Prompt: Lay out the lines from the line with "Lavoratore e datore di lavoro: un" up to and including the line with "Forhøjelse af fangstrejseration for rokke" as a Markdown table with the columns No. and Text, numbering each line and skipping any blank lines. Leave the pictures out of your answer.

Provided information:
((
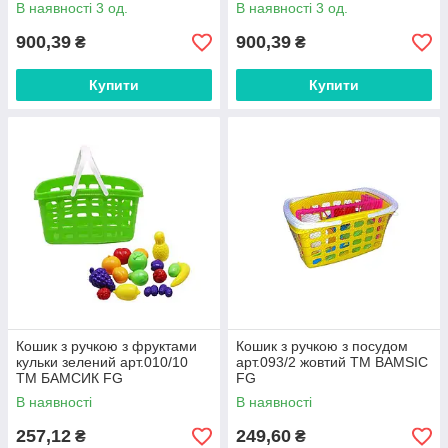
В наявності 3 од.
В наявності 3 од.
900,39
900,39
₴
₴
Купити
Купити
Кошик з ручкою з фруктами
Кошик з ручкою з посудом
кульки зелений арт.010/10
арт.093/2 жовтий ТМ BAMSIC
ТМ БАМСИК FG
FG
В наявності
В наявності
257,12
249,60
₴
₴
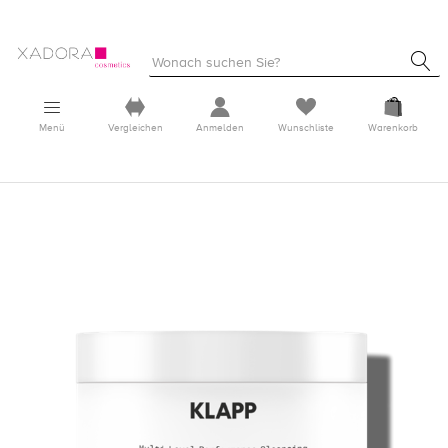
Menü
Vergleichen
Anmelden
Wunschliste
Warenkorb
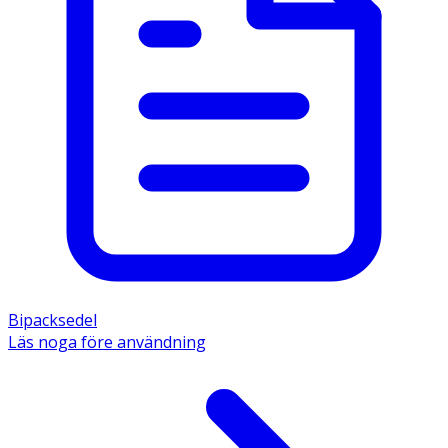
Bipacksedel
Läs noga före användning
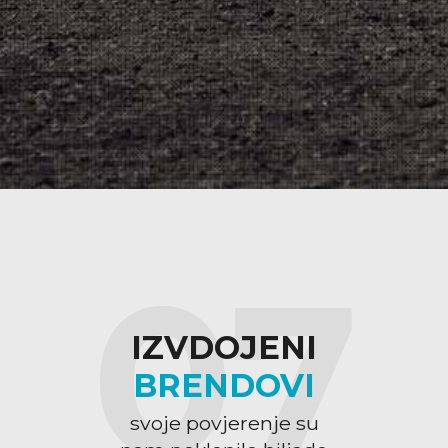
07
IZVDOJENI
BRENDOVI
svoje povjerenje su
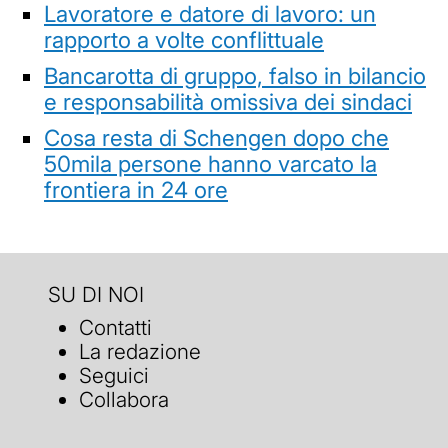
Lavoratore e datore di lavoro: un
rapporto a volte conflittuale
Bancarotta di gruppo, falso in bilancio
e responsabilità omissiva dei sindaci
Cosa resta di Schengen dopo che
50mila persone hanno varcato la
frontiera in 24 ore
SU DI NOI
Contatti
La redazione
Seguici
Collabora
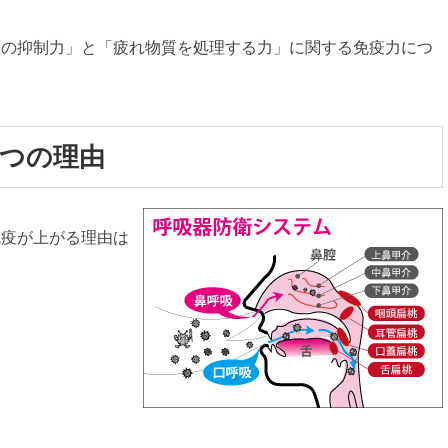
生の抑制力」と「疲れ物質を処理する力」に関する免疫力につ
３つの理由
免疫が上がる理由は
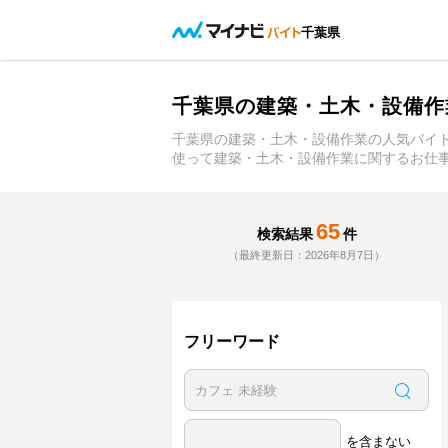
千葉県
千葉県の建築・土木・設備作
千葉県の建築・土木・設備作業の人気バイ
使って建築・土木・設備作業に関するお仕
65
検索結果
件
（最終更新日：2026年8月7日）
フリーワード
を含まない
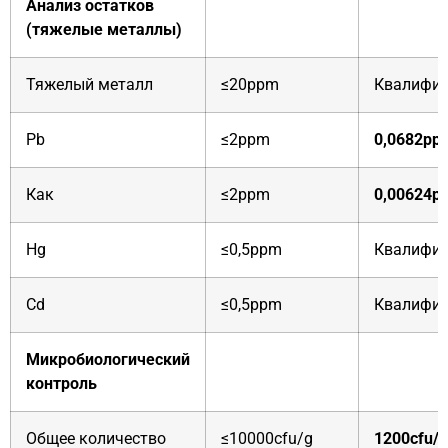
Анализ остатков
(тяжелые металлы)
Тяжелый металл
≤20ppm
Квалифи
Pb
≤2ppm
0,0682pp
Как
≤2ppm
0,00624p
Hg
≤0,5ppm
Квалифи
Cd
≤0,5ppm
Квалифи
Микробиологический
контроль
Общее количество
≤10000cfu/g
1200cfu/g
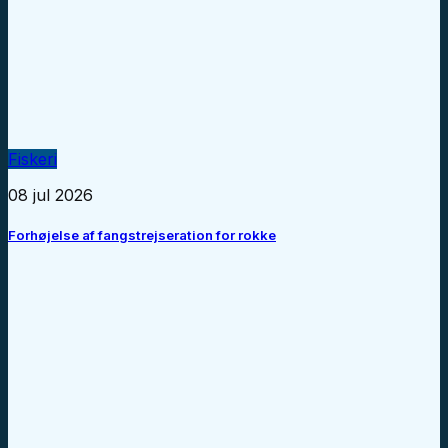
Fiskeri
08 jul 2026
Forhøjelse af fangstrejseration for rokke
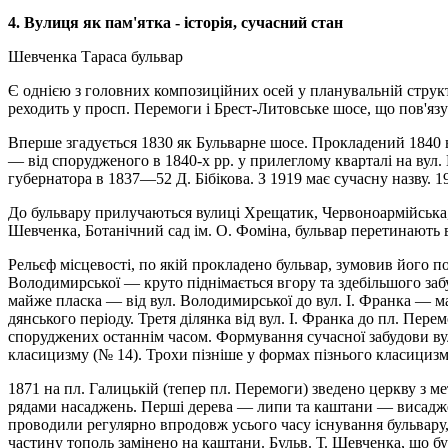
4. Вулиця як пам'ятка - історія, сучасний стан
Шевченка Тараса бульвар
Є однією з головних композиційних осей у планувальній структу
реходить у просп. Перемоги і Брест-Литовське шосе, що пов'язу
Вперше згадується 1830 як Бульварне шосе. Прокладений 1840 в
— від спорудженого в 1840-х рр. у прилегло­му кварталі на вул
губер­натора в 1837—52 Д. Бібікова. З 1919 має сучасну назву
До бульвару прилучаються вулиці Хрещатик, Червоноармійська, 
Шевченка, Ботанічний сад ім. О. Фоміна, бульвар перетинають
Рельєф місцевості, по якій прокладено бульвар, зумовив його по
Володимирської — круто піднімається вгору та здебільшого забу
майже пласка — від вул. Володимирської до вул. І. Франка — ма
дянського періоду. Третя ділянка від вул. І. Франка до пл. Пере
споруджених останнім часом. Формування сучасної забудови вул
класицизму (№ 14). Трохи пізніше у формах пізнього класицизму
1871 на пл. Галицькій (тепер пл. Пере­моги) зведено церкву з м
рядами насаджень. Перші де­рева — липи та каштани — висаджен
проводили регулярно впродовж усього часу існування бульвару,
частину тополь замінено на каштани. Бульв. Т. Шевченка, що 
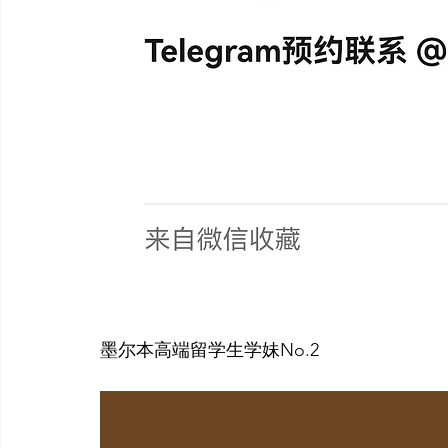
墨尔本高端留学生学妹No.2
))
((
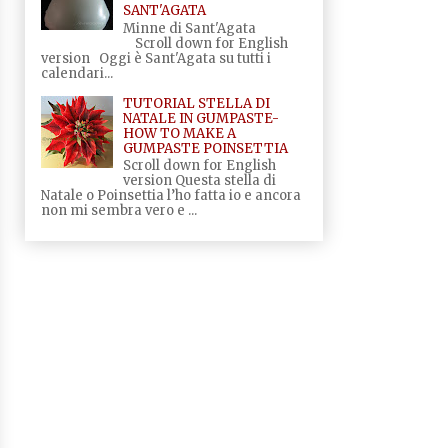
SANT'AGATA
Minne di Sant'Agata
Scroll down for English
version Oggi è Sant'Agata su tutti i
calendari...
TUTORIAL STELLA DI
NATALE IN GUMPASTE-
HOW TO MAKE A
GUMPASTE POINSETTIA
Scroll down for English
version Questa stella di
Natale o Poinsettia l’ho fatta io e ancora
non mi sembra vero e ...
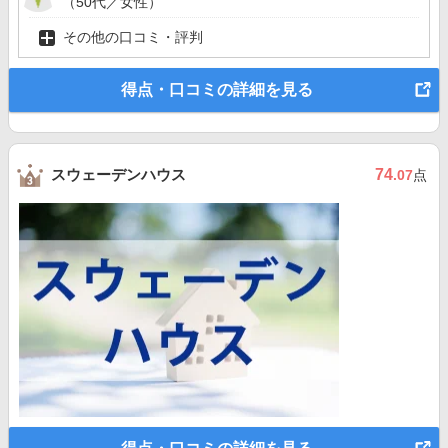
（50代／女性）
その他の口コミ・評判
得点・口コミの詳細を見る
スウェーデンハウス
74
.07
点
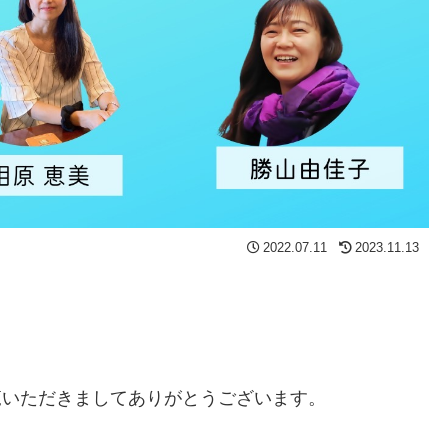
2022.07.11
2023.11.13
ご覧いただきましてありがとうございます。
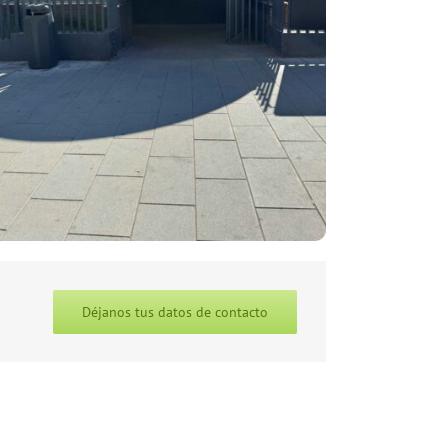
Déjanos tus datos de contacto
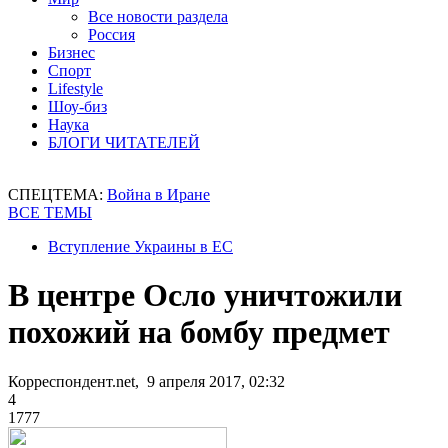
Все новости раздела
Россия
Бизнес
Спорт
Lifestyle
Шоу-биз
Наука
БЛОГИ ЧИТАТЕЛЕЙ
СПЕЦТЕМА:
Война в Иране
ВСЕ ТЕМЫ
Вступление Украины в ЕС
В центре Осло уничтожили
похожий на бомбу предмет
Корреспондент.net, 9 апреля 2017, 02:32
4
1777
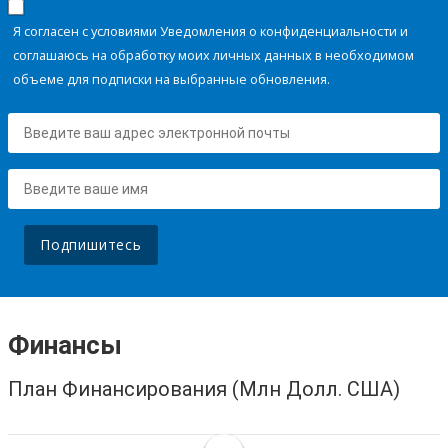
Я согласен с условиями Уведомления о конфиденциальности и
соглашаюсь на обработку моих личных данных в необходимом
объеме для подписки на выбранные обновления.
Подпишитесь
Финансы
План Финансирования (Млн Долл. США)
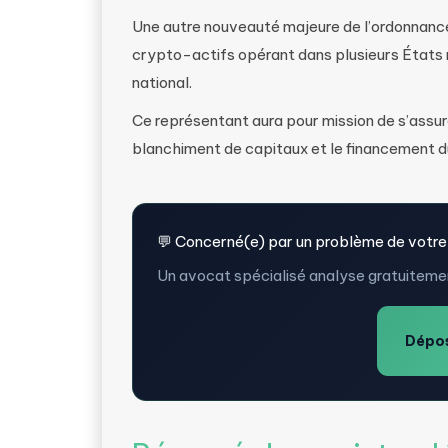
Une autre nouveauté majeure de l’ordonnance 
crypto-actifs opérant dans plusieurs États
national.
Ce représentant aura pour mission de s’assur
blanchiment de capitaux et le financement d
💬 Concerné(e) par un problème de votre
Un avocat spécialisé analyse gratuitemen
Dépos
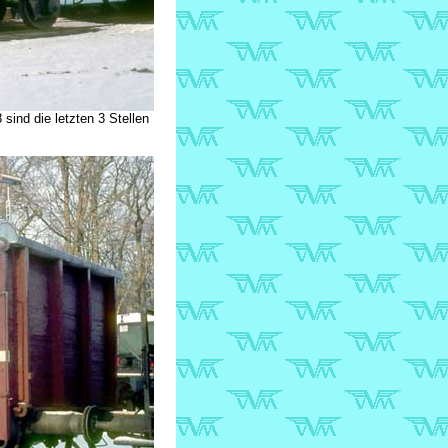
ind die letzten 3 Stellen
))
Answer below:
| No. | Text |
|---|---|
| 1 | Lavoratore e datore di lavoro: un |
| 2 | rapporto a volte conflittuale |
| 3 | Bancarotta di gruppo, falso in bilancio |
| 4 | e responsabilità omissiva dei sindaci |
| 5 | Cosa resta di Schengen dopo che |
| 6 | 50mila persone hanno varcato la |
| 7 | frontiera in 24 ore |
| 8 | SU DI NOI |
| 9 | Contatti |
| 10 | La redazione |
| 11 | Seguici |
| 12 | Collabora |
| 13 | 生の抑制力」と「疲れ物質を処理する力」に関する免疫力につ |
| 14 | ３つの理由 |
| 15 | 免疫が上がる理由は |
| 16 | 千葉県 |
| 17 | 千葉県の建築・土木・設備作 |
| 18 | 千葉県の建築・土木・設備作業の人気バイ |
| 19 | 使って建築・土木・設備作業に関するお仕 |
| 20 | 65 |
| 21 | 検索結果 |
| 22 | 件 |
| 23 | （最終更新日：2026年8月7日） |
| 24 | フリーワード |
| 25 | を含まない |
| 26 | Анализ остатков |
| 27 | (тяжелые металлы) |
| 28 | Тяжелый металл |
| 29 | ≤20ppm |
| 30 | Квалифи |
| 31 | Pb |
| 32 | ≤2ppm |
| 33 | 0,0682pp |
| 34 | Как |
| 35 | ≤2ppm |
| 36 | 0,00624p |
| 37 | Hg |
| 38 | ≤0,5ppm |
| 39 | Квалифи |
| 40 | Cd |
| 41 | ≤0,5ppm |
| 42 | Квалифи |
| 43 | Микробиологический |
| 44 | контроль |
| 45 | Общее количество |
| 46 | ≤10000cfu/g |
| 47 | 1200cfu/g |
| 48 | Fiskeri |
| 49 | 08 jul 2026 |
| 50 | Forhøjelse af fangstrejseration for rokke |